A word-for-word copy of the entries is the goal; leave out the pictures.

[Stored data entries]
---------------

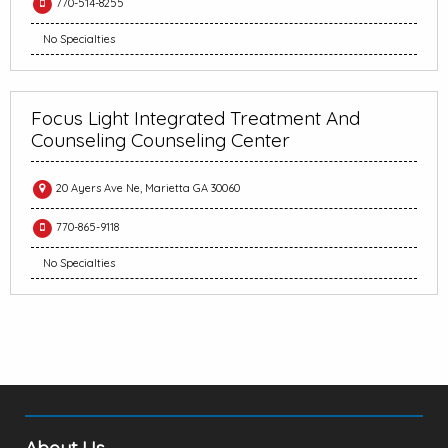
770-514-8255
No Specialties
Focus Light Integrated Treatment And
Counseling Counseling Center
20 Ayers Ave Ne, Marietta GA 30060
770-865-9118
No Specialties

---------------

- _Result for this exercise_:
770-514-8255
No Specialties
Focus Light Integrated Treatment And
Counseling Counseling Center
20 Ayers Ave Ne, Marietta GA 30060
770-865-9118
No Specialties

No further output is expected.